Die Musik ist das Ideal selbst, die bloßgelegte Seele aller Künste; eine Quelle hohen und reinen Genusses, die doch vielen völlig verschlossen ist, alle ermüdend, wenn sie ein bescheidenes Maß der Dauer überschreitet.
F. Th. Vischer.
Wie die Handlungen mancher Menschen durch einen Leitspruch beeinflußt werden, so steht Griegs Schaffen unter dem Einfluß eines Leitmotivs, das sich immer und immer wieder in seinen Werken findet. Es umfaßt nur drei Töne:
Oktave, Septime, Quinte,
denen oft andere nachfolgen, manchmal auch andere vorhergehen, ohne daß es dadurch unkenntlich würde. Zuweilen findet sich auch die Nebenform: Sexte, Septime, Quinte, oder es wird die Quinte zum Ausgangspunkt genommen, wodurch sich die Folge: Quinte, Quarte, Sekunde ergibt. (Der schon früher mehrfach erwähnte Leitton zur Quinte entsteht, wenn die Grundform des Motivs mit genau denselben Intervallen von der Quinte aus nachgebildet wird.) Dieses außerordentlich charakteristische Leitmotiv ist Grieg so in Fleisch und Blut übergegangen, daß er ihm auch da verfällt, wo er etwas ganz anderes bringen will. Man denke nur an »Aases Tod«; hier trägt die rhythmische Gliederung dazu bei, daß man die drei ersten Melodienoten fis, h, cis, wie auch jede weitere Gruppe von drei Noten als eine Umkehrung des allgegenwärtigen Motivs empfindet, – das außerdem im zweiten bis vierten Akkord sichtbar in Originalform enthalten ist (h, ais, fis: Oktave, Septime, Quinte). In keiner seiner Sonaten hat Grieg sein Leitmotiv vergessen, und in seinem Streichquartett wie in seinem Klavierkonzert steht es sogar klar und deutlich am Anfang.

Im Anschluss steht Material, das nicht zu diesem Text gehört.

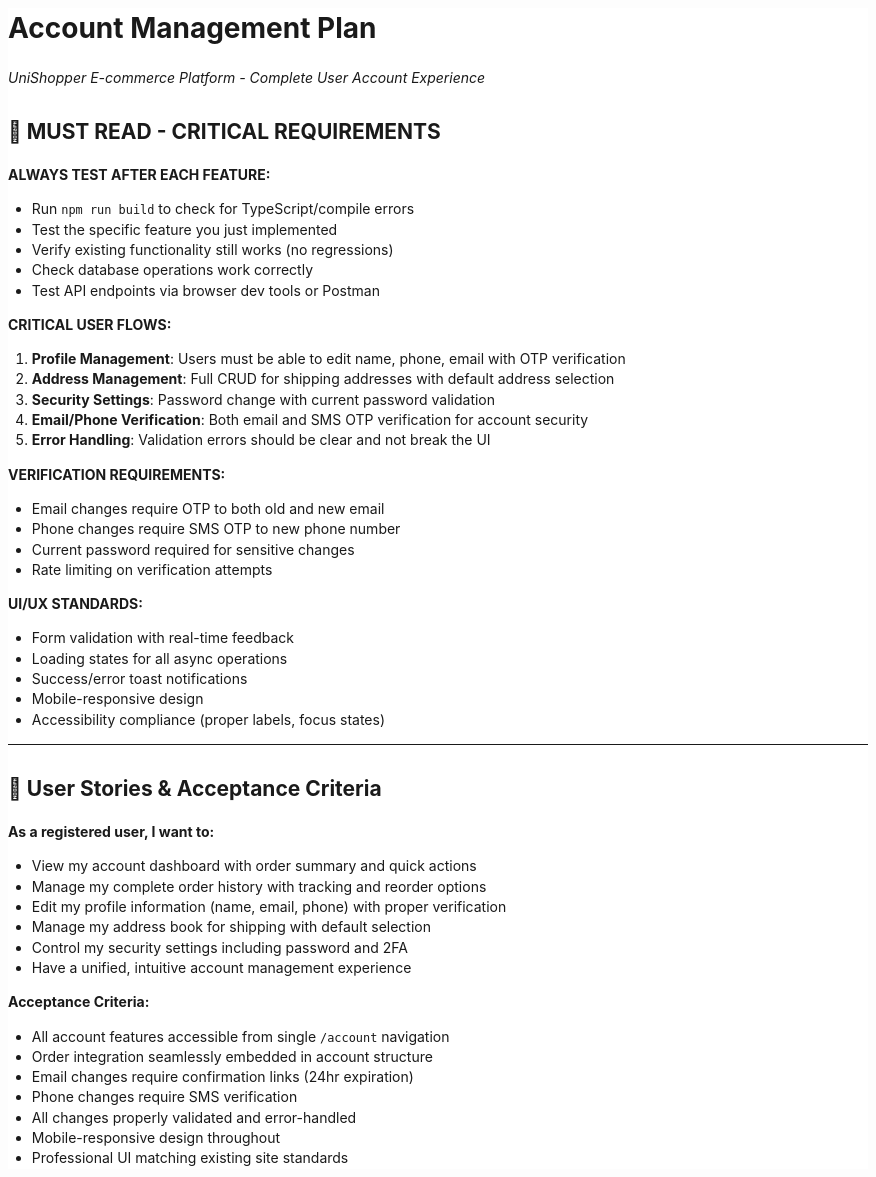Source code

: # Account Management Plan
*UniShopper E-commerce Platform - Complete User Account Experience*

## 🚨 MUST READ - CRITICAL REQUIREMENTS

**ALWAYS TEST AFTER EACH FEATURE:**
- Run `npm run build` to check for TypeScript/compile errors
- Test the specific feature you just implemented
- Verify existing functionality still works (no regressions)
- Check database operations work correctly
- Test API endpoints via browser dev tools or Postman

**CRITICAL USER FLOWS:**
1. **Profile Management**: Users must be able to edit name, phone, email with OTP verification
2. **Address Management**: Full CRUD for shipping addresses with default address selection
3. **Security Settings**: Password change with current password validation
4. **Email/Phone Verification**: Both email and SMS OTP verification for account security
5. **Error Handling**: Validation errors should be clear and not break the UI

**VERIFICATION REQUIREMENTS:**
- Email changes require OTP to both old and new email
- Phone changes require SMS OTP to new phone number
- Current password required for sensitive changes
- Rate limiting on verification attempts

**UI/UX STANDARDS:**
- Form validation with real-time feedback
- Loading states for all async operations
- Success/error toast notifications
- Mobile-responsive design
- Accessibility compliance (proper labels, focus states)

---

## 🎯 User Stories & Acceptance Criteria

**As a registered user, I want to:**
- View my account dashboard with order summary and quick actions
- Manage my complete order history with tracking and reorder options
- Edit my profile information (name, email, phone) with proper verification
- Manage my address book for shipping with default selection
- Control my security settings including password and 2FA
- Have a unified, intuitive account management experience

**Acceptance Criteria:**
- All account features accessible from single `/account` navigation
- Order integration seamlessly embedded in account structure
- Email changes require confirmation links (24hr expiration)
- Phone changes require SMS verification
- All changes properly validated and error-handled
- Mobile-responsive design throughout
- Professional UI matching existing site standards

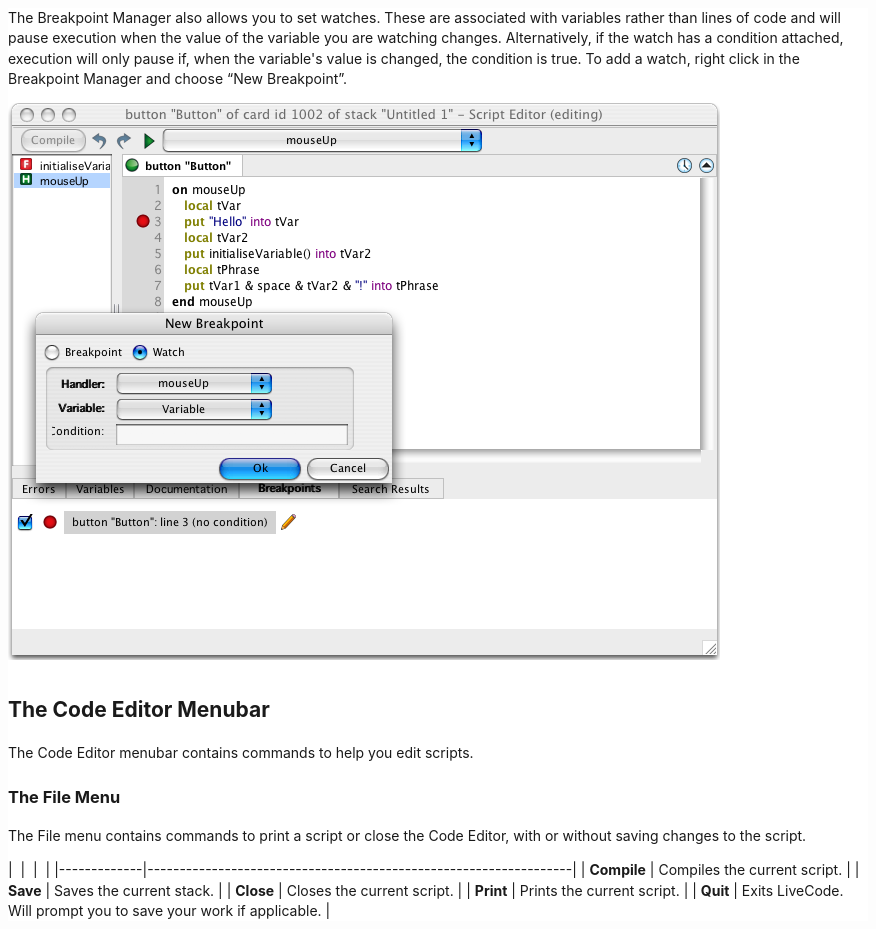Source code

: The Breakpoint Manager also allows you to set watches. These are associated with variables rather than lines of code and will pause execution when the value of the variable you are watching changes. Alternatively, if the watch has a condition attached, execution will only pause if, when the variable's value is changed, the condition is true. To add a watch, right click in the Breakpoint Manager and choose “New Breakpoint”.

![](images/image50.png)

## The Code Editor Menubar

The Code Editor menubar contains commands to help you edit scripts.

### The File Menu

The File menu contains commands to print a script or close the Code Editor, with or without saving changes to the script.

| &nbsp;| &nbsp;| &nbsp;|
|-------------|------------------------------------------------------------------|
| **Compile** | Compiles the current script.                                     |
| **Save**    | Saves the current stack.                                         |
| **Close**   | Closes the current script.                                       |
| **Print**   | Prints the current script.                                       |
| **Quit**    | Exits LiveCode. Will prompt you to save your work if applicable. |
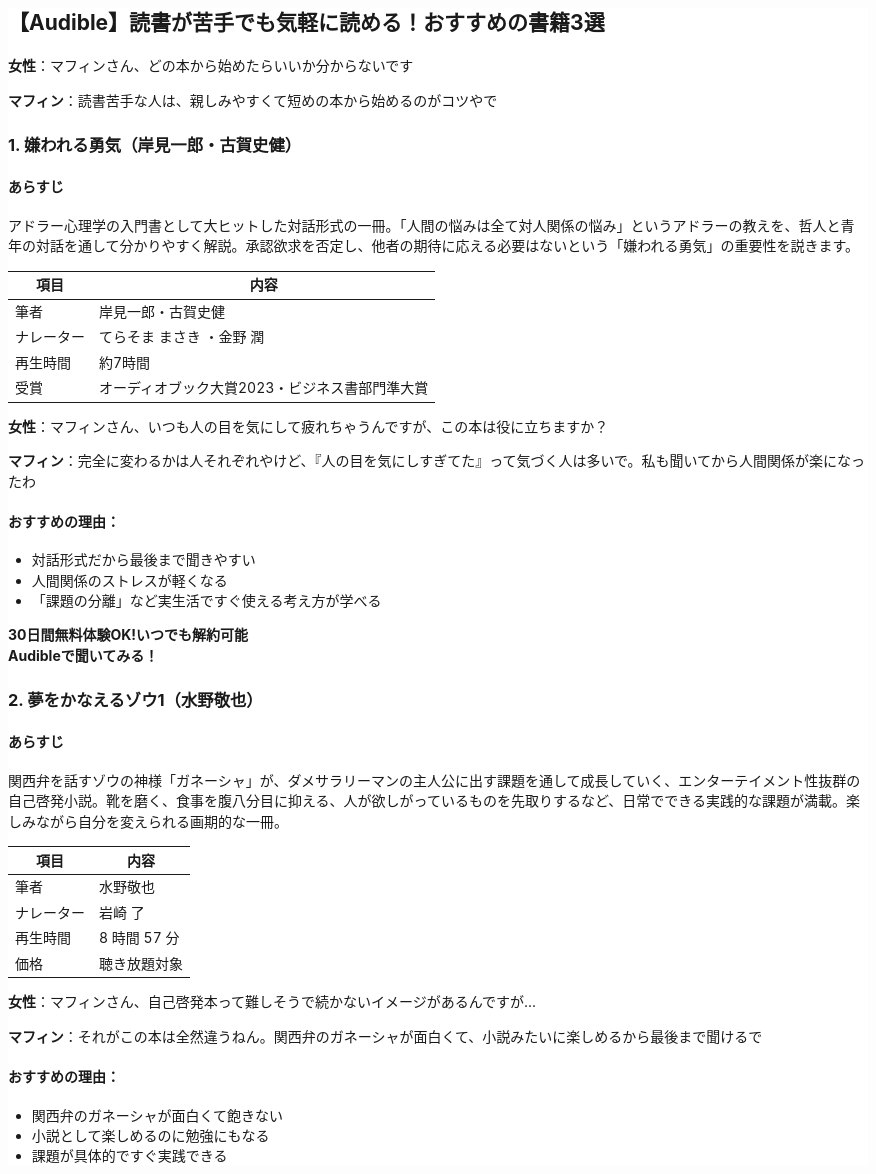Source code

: ## 【Audible】読書が苦手でも気軽に読める！おすすめの書籍3選

**女性**：マフィンさん、どの本から始めたらいいか分からないです

**マフィン**：読書苦手な人は、親しみやすくて短めの本から始めるのがコツやで

### 1. 嫌われる勇気（岸見一郎・古賀史健）

#### あらすじ
アドラー心理学の入門書として大ヒットした対話形式の一冊。「人間の悩みは全て対人関係の悩み」というアドラーの教えを、哲人と青年の対話を通して分かりやすく解説。承認欲求を否定し、他者の期待に応える必要はないという「嫌われる勇気」の重要性を説きます。

| 項目 | 内容 |
|------|------|
| 筆者 | 岸見一郎・古賀史健 |
| ナレーター | てらそま まさき ・金野 潤 |
| 再生時間 | 約7時間 |
| 受賞 | オーディオブック大賞2023・ビジネス書部門準大賞 |

**女性**：マフィンさん、いつも人の目を気にして疲れちゃうんですが、この本は役に立ちますか？

**マフィン**：完全に変わるかは人それぞれやけど、『人の目を気にしすぎてた』って気づく人は多いで。私も聞いてから人間関係が楽になったわ

#### おすすめの理由：
- 対話形式だから最後まで聞きやすい
- 人間関係のストレスが軽くなる
- 「課題の分離」など実生活ですぐ使える考え方が学べる

**30日間無料体験OK!いつでも解約可能**  
**Audibleで聞いてみる！**

### 2. 夢をかなえるゾウ1（水野敬也）

#### あらすじ
関西弁を話すゾウの神様「ガネーシャ」が、ダメサラリーマンの主人公に出す課題を通して成長していく、エンターテイメント性抜群の自己啓発小説。靴を磨く、食事を腹八分目に抑える、人が欲しがっているものを先取りするなど、日常でできる実践的な課題が満載。楽しみながら自分を変えられる画期的な一冊。

| 項目 | 内容 |
|------|------|
| 筆者 | 水野敬也 |
| ナレーター | 岩崎 了 |
| 再生時間 | 8 時間 57 分 |
| 価格 | 聴き放題対象 |

**女性**：マフィンさん、自己啓発本って難しそうで続かないイメージがあるんですが...

**マフィン**：それがこの本は全然違うねん。関西弁のガネーシャが面白くて、小説みたいに楽しめるから最後まで聞けるで

#### おすすめの理由：
- 関西弁のガネーシャが面白くて飽きない
- 小説として楽しめるのに勉強にもなる
- 課題が具体的ですぐ実践できる
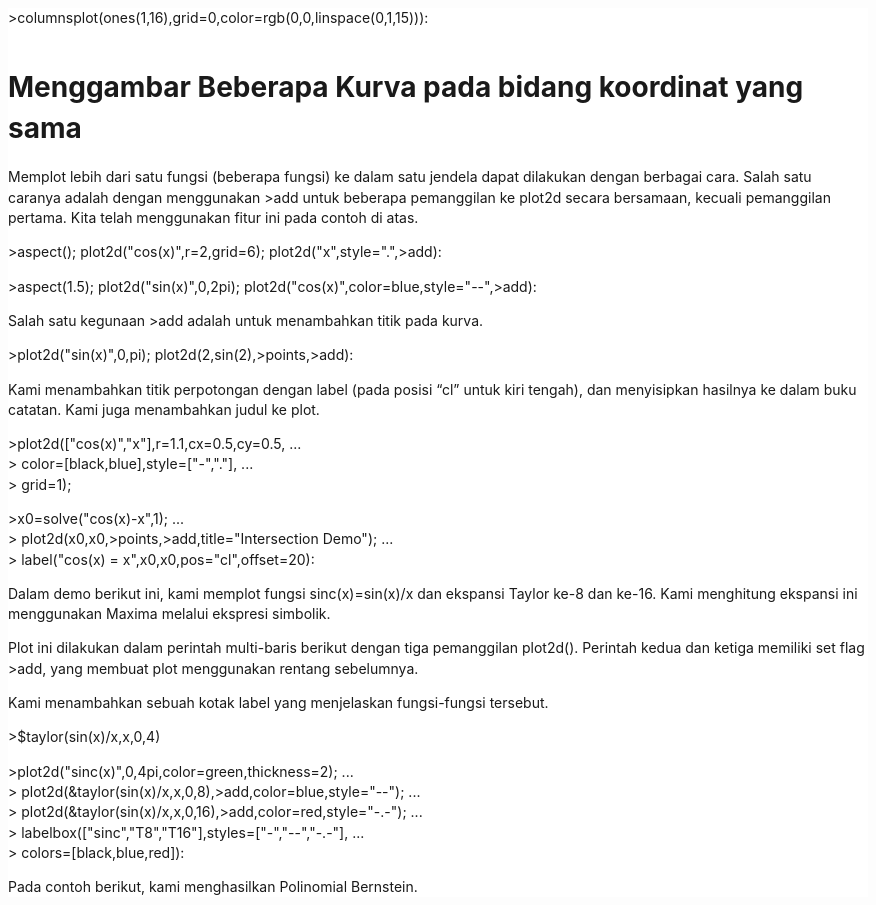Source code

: 
\>columnsplot(ones(1,16),grid=0,color=rgb(0,0,linspace(0,1,15))):


# Menggambar Beberapa Kurva pada bidang koordinat yang sama 

Memplot lebih dari satu fungsi (beberapa fungsi) ke dalam satu jendela
dapat dilakukan dengan berbagai cara. Salah satu caranya adalah dengan
menggunakan &gt;add untuk beberapa pemanggilan ke plot2d secara
bersamaan, kecuali pemanggilan pertama. Kita telah menggunakan fitur
ini pada contoh di atas.


\>aspect(); plot2d("cos(x)",r=2,grid=6); plot2d("x",style=".",\>add):

\>aspect(1.5); plot2d("sin(x)",0,2pi); plot2d("cos(x)",color=blue,style="--",\>add):


Salah satu kegunaan &gt;add adalah untuk menambahkan titik pada kurva.


\>plot2d("sin(x)",0,pi); plot2d(2,sin(2),\>points,\>add):


Kami menambahkan titik perpotongan dengan label (pada posisi “cl”
untuk kiri tengah), dan menyisipkan hasilnya ke dalam buku catatan.
Kami juga menambahkan judul ke plot.


\>plot2d(["cos(x)","x"],r=1.1,cx=0.5,cy=0.5, ...  
\>     color=[black,blue],style=["-","."], ...  
\>     grid=1);

\>x0=solve("cos(x)-x",1);  ...  
\>     plot2d(x0,x0,\>points,\>add,title="Intersection Demo");  ...  
\>     label("cos(x) = x",x0,x0,pos="cl",offset=20):


Dalam demo berikut ini, kami memplot fungsi sinc(x)=sin(x)/x dan
ekspansi Taylor ke-8 dan ke-16. Kami menghitung ekspansi ini
menggunakan Maxima melalui ekspresi simbolik.


Plot ini dilakukan dalam perintah multi-baris berikut dengan tiga
pemanggilan plot2d(). Perintah kedua dan ketiga memiliki set flag
&gt;add, yang membuat plot menggunakan rentang sebelumnya.


Kami menambahkan sebuah kotak label yang menjelaskan fungsi-fungsi
tersebut.


\>$taylor(sin(x)/x,x,0,4)

\>plot2d("sinc(x)",0,4pi,color=green,thickness=2); ...  
\>     plot2d(&taylor(sin(x)/x,x,0,8),\>add,color=blue,style="--"); ...  
\>     plot2d(&taylor(sin(x)/x,x,0,16),\>add,color=red,style="-.-"); ...  
\>     labelbox(["sinc","T8","T16"],styles=["-","--","-.-"], ...  
\>       colors=[black,blue,red]):


Pada contoh berikut, kami menghasilkan Polinomial Bernstein.
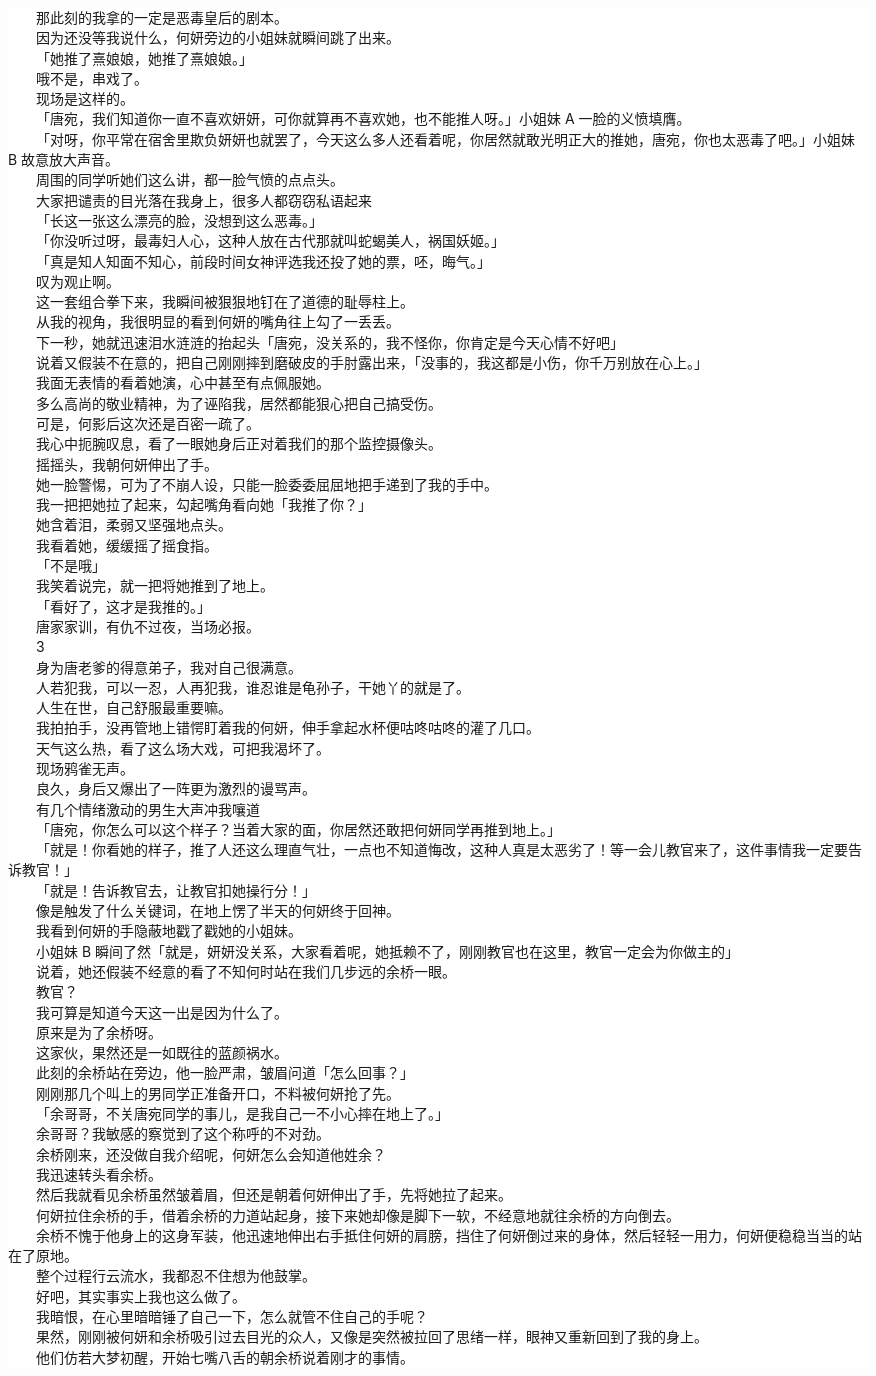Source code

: &emsp;&emsp;那此刻的我拿的一定是恶毒皇后的剧本。  
&emsp;&emsp;因为还没等我说什么，何妍旁边的小姐妹就瞬间跳了出来。  
&emsp;&emsp;「她推了熹娘娘，她推了熹娘娘。」  
&emsp;&emsp;哦不是，串戏了。  
&emsp;&emsp;现场是这样的。  
&emsp;&emsp;「唐宛，我们知道你一直不喜欢妍妍，可你就算再不喜欢她，也不能推人呀。」小姐妹 A 一脸的义愤填膺。  
&emsp;&emsp;「对呀，你平常在宿舍里欺负妍妍也就罢了，今天这么多人还看着呢，你居然就敢光明正大的推她，唐宛，你也太恶毒了吧。」小姐妹 B 故意放大声音。  
&emsp;&emsp;周围的同学听她们这么讲，都一脸气愤的点点头。  
&emsp;&emsp;大家把谴责的目光落在我身上，很多人都窃窃私语起来  
&emsp;&emsp;「长这一张这么漂亮的脸，没想到这么恶毒。」  
&emsp;&emsp;「你没听过呀，最毒妇人心，这种人放在古代那就叫蛇蝎美人，祸国妖姬。」  
&emsp;&emsp;「真是知人知面不知心，前段时间女神评选我还投了她的票，呸，晦气。」  
&emsp;&emsp;叹为观止啊。  
&emsp;&emsp;这一套组合拳下来，我瞬间被狠狠地钉在了道德的耻辱柱上。  
&emsp;&emsp;从我的视角，我很明显的看到何妍的嘴角往上勾了一丢丢。  
&emsp;&emsp;下一秒，她就迅速泪水涟涟的抬起头「唐宛，没关系的，我不怪你，你肯定是今天心情不好吧」  
&emsp;&emsp;说着又假装不在意的，把自己刚刚摔到磨破皮的手肘露出来，「没事的，我这都是小伤，你千万别放在心上。」  
&emsp;&emsp;我面无表情的看着她演，心中甚至有点佩服她。  
&emsp;&emsp;多么高尚的敬业精神，为了诬陷我，居然都能狠心把自己搞受伤。  
&emsp;&emsp;可是，何影后这次还是百密一疏了。  
&emsp;&emsp;我心中扼腕叹息，看了一眼她身后正对着我们的那个监控摄像头。  
&emsp;&emsp;摇摇头，我朝何妍伸出了手。  
&emsp;&emsp;她一脸警惕，可为了不崩人设，只能一脸委委屈屈地把手递到了我的手中。  
&emsp;&emsp;我一把把她拉了起来，勾起嘴角看向她「我推了你？」  
&emsp;&emsp;她含着泪，柔弱又坚强地点头。  
&emsp;&emsp;我看着她，缓缓摇了摇食指。  
&emsp;&emsp;「不是哦」  
&emsp;&emsp;我笑着说完，就一把将她推到了地上。  
&emsp;&emsp;「看好了，这才是我推的。」  
&emsp;&emsp;唐家家训，有仇不过夜，当场必报。  
&emsp;&emsp;3  
&emsp;&emsp;身为唐老爹的得意弟子，我对自己很满意。  
&emsp;&emsp;人若犯我，可以一忍，人再犯我，谁忍谁是龟孙子，干她丫的就是了。  
&emsp;&emsp;人生在世，自己舒服最重要嘛。  
&emsp;&emsp;我拍拍手，没再管地上错愕盯着我的何妍，伸手拿起水杯便咕咚咕咚的灌了几口。  
&emsp;&emsp;天气这么热，看了这么场大戏，可把我渴坏了。  
&emsp;&emsp;现场鸦雀无声。  
&emsp;&emsp;良久，身后又爆出了一阵更为激烈的谩骂声。  
&emsp;&emsp;有几个情绪激动的男生大声冲我嚷道  
&emsp;&emsp;「唐宛，你怎么可以这个样子？当着大家的面，你居然还敢把何妍同学再推到地上。」  
&emsp;&emsp;「就是！你看她的样子，推了人还这么理直气壮，一点也不知道悔改，这种人真是太恶劣了！等一会儿教官来了，这件事情我一定要告诉教官！」  
&emsp;&emsp;「就是！告诉教官去，让教官扣她操行分！」  
&emsp;&emsp;像是触发了什么关键词，在地上愣了半天的何妍终于回神。  
&emsp;&emsp;我看到何妍的手隐蔽地戳了戳她的小姐妹。  
&emsp;&emsp;小姐妹 B 瞬间了然「就是，妍妍没关系，大家看着呢，她抵赖不了，刚刚教官也在这里，教官一定会为你做主的」  
&emsp;&emsp;说着，她还假装不经意的看了不知何时站在我们几步远的余桥一眼。  
&emsp;&emsp;教官？  
&emsp;&emsp;我可算是知道今天这一出是因为什么了。  
&emsp;&emsp;原来是为了余桥呀。  
&emsp;&emsp;这家伙，果然还是一如既往的蓝颜祸水。  
&emsp;&emsp;此刻的余桥站在旁边，他一脸严肃，皱眉问道「怎么回事？」  
&emsp;&emsp;刚刚那几个叫上的男同学正准备开口，不料被何妍抢了先。  
&emsp;&emsp;「余哥哥，不关唐宛同学的事儿，是我自己一不小心摔在地上了。」  
&emsp;&emsp;余哥哥？我敏感的察觉到了这个称呼的不对劲。  
&emsp;&emsp;余桥刚来，还没做自我介绍呢，何妍怎么会知道他姓余？  
&emsp;&emsp;我迅速转头看余桥。  
&emsp;&emsp;然后我就看见余桥虽然皱着眉，但还是朝着何妍伸出了手，先将她拉了起来。  
&emsp;&emsp;何妍拉住余桥的手，借着余桥的力道站起身，接下来她却像是脚下一软，不经意地就往余桥的方向倒去。  
&emsp;&emsp;余桥不愧于他身上的这身军装，他迅速地伸出右手抵住何妍的肩膀，挡住了何妍倒过来的身体，然后轻轻一用力，何妍便稳稳当当的站在了原地。  
&emsp;&emsp;整个过程行云流水，我都忍不住想为他鼓掌。  
&emsp;&emsp;好吧，其实事实上我也这么做了。  
&emsp;&emsp;我暗恨，在心里暗暗锤了自己一下，怎么就管不住自己的手呢？  
&emsp;&emsp;果然，刚刚被何妍和余桥吸引过去目光的众人，又像是突然被拉回了思绪一样，眼神又重新回到了我的身上。  
&emsp;&emsp;他们仿若大梦初醒，开始七嘴八舌的朝余桥说着刚才的事情。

Die Einleitung des g-moll-Quartetts op. 27 beginnt mit den Noten g, f, d, also mit der Grundform des Motivs, das hier gleichsam als Titel wirkt. Das Hauptthema bringt dann mit einem kleinen Anlauf die Nebenform: es, f, d (Sexte, Septime, Quinte). Man wird hier an Beethovens c-moll-Symphonie erinnert, deren erstes Hauptthema auch durch Ausspinnen eines kurzen Motivs entsteht. Die Entwicklung ist bei Grieg sehr leidenschaftlich und bringt eine gewaltige Steigerung. Dann setzt das Seitenthema ein, dem wieder das gleiche Motiv zugrunde liegt, und zwar diesmal in der Durform (b, a, f in B-dur). Ganz außerordentlich interessant sind von jetzt ab die rhythmischen Veränderungen, die Grieg mit seinem Motiv vornimmt; zuerst, um es zu einem Gesangsthema auszugestalten; dann, um eine heftige Unterbrechung durch Viola und Violoncello herbeizuführen; schließlich, um ein heiteres Sätzchen anzufügen. Immer neue Formen gewinnt das Motiv dann weiter in der Durchführung und später in der Coda. Dieser erste Satz ist kunterbunte Mosaik; aber da wir in allen Verwandlungen immer wieder das gleiche hören, so kommt merkwürdigerweise doch ein ziemlich einheitlicher Eindruck zustande.
Der zweite Satz besteht wie in der dritten Geigensonate aus einer Romanze, die mit einem sanften, träumerischen Thema beginnt. Sobald die Melodie verklungen ist, erfaßt ein jäher Sturm die Instrumente, und ein schneller Lauf führt die erste Violine wieder zu dem kleinen Leitmotiv. Blitzartig taucht es in den durcheinander schwirrenden Stimmen bald hier, bald da auf, und die erste staccato gespielte, stark betonte Note durchschneidet dabei jedesmal heftig das Tongewirr, bis sich dann der Sturm legt und die Romanze wieder beginnen kann. Zweimal wird sie noch durch vorübergehendes Unwetter mit grellem Blitz unterbrochen, dann verklingt still und sanft der anmutige Gesang.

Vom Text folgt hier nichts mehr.